Hamburg und Schleswig-Holstein wollen mit sogenannten Deutschland-Anleihen Zinsen sparen. Die Idee löst nicht überall Begeisterung aus.

Hamburg/Berlin. Es geht ums Geldsparen: Hamburg und andere Länder sollen in Zukunft gemeinsam mit dem Bund und damit zum gleichen Zinssatz Kredite aufnehmen können. Diese Forderung von Bürgermeister Olaf Scholz ist nicht revolutionär neu, da Schleswig-Holstein schon seit Monaten bei Bundesfinanzminister Wolfgang Schäuble (CDU) mit dem Wunsch nach gemeinsamen Bund-Länder-Anleihen anklopft. Nun aber mehrt sich offenbar die Zahl der Länder, die sogenannte Deutschland-Anleihen aufnehmen wollen. Der Druck auf Schäuble steigt, sich den Ländern anzunähern.

▶ **Keypoint-Daten je Instanz**:
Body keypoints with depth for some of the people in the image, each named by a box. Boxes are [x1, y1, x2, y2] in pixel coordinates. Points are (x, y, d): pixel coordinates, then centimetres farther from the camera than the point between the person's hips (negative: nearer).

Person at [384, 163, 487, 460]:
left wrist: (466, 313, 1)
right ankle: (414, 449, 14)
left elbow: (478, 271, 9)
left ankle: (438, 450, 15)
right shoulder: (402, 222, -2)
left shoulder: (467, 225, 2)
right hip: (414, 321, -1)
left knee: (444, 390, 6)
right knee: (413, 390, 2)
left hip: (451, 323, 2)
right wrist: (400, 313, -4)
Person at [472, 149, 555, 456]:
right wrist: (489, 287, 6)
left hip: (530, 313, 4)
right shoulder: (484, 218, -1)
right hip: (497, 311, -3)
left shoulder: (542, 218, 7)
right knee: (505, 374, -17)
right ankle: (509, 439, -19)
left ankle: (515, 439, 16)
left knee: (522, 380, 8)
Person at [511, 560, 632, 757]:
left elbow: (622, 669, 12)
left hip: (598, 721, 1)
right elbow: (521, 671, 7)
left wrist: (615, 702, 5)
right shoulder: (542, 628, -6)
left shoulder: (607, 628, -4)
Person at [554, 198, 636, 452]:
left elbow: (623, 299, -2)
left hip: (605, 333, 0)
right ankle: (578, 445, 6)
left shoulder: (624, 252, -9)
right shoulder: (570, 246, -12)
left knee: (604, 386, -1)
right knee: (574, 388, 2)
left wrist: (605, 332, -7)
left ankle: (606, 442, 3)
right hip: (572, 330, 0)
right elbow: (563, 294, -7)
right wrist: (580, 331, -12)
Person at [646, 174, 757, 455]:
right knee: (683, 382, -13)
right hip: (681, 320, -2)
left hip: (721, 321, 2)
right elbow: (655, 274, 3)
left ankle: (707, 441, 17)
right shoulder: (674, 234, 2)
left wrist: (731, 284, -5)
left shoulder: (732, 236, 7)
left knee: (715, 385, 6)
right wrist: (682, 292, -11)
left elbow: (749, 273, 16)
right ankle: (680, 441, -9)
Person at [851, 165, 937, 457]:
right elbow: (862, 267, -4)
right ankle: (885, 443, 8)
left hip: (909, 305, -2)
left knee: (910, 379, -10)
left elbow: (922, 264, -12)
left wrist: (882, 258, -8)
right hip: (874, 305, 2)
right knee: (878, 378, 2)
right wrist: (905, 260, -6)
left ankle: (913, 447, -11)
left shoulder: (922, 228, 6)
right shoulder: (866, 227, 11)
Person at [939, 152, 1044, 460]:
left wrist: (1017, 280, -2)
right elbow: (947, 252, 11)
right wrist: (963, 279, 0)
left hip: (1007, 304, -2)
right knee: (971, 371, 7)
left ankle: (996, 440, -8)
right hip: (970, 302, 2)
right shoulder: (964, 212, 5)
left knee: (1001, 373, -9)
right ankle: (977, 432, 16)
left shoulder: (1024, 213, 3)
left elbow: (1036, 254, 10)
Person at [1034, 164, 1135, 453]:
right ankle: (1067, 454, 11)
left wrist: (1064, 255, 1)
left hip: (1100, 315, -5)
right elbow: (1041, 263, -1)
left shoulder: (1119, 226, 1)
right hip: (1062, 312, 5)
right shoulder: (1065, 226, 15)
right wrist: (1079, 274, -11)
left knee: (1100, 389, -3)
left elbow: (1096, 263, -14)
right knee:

▶ **VERSTÄNDNIS PRÜFEN**:
1. Gib den Text über die Deutschland-Anleihen vollständig und wortgetreu wieder.
2. Tippe aus den Einträgen nur die Zeilen ab, die von der Zeile mit „left hip: (909, 305, -2)“ bis einschließlich der Zeile mit „right hip: (1062, 312, 5)“ reichen, und zwar Zeichen für Zeichen.

▶ **SCHRIFTLICHE ANTWORTEN**:
1.
Hamburg und Schleswig-Holstein wollen mit sogenannten Deutschland-Anleihen Zinsen sparen. Die Idee löst nicht überall Begeisterung aus.

Hamburg/Berlin. Es geht ums Geldsparen: Hamburg und andere Länder sollen in Zukunft gemeinsam mit dem Bund und damit zum gleichen Zinssatz Kredite aufnehmen können. Diese Forderung von Bürgermeister Olaf Scholz ist nicht revolutionär neu, da Schleswig-Holstein schon seit Monaten bei Bundesfinanzminister Wolfgang Schäuble (CDU) mit dem Wunsch nach gemeinsamen Bund-Länder-Anleihen anklopft. Nun aber mehrt sich offenbar die Zahl der Länder, die sogenannte Deutschland-Anleihen aufnehmen wollen. Der Druck auf Schäuble steigt, sich den Ländern anzunähern.

2.
left hip: (909, 305, -2)
left knee: (910, 379, -10)
left elbow: (922, 264, -12)
left wrist: (882, 258, -8)
right hip: (874, 305, 2)
right knee: (878, 378, 2)
right wrist: (905, 260, -6)
left ankle: (913, 447, -11)
left shoulder: (922, 228, 6)
right shoulder: (866, 227, 11)
Person at [939, 152, 1044, 460]:
left wrist: (1017, 280, -2)
right elbow: (947, 252, 11)
right wrist: (963, 279, 0)
left hip: (1007, 304, -2)
right knee: (971, 371, 7)
left ankle: (996, 440, -8)
right hip: (970, 302, 2)
right shoulder: (964, 212, 5)
left knee: (1001, 373, -9)
right ankle: (977, 432, 16)
left shoulder: (1024, 213, 3)
left elbow: (1036, 254, 10)
Person at [1034, 164, 1135, 453]:
right ankle: (1067, 454, 11)
left wrist: (1064, 255, 1)
left hip: (1100, 315, -5)
right elbow: (1041, 263, -1)
left shoulder: (1119, 226, 1)
right hip: (1062, 312, 5)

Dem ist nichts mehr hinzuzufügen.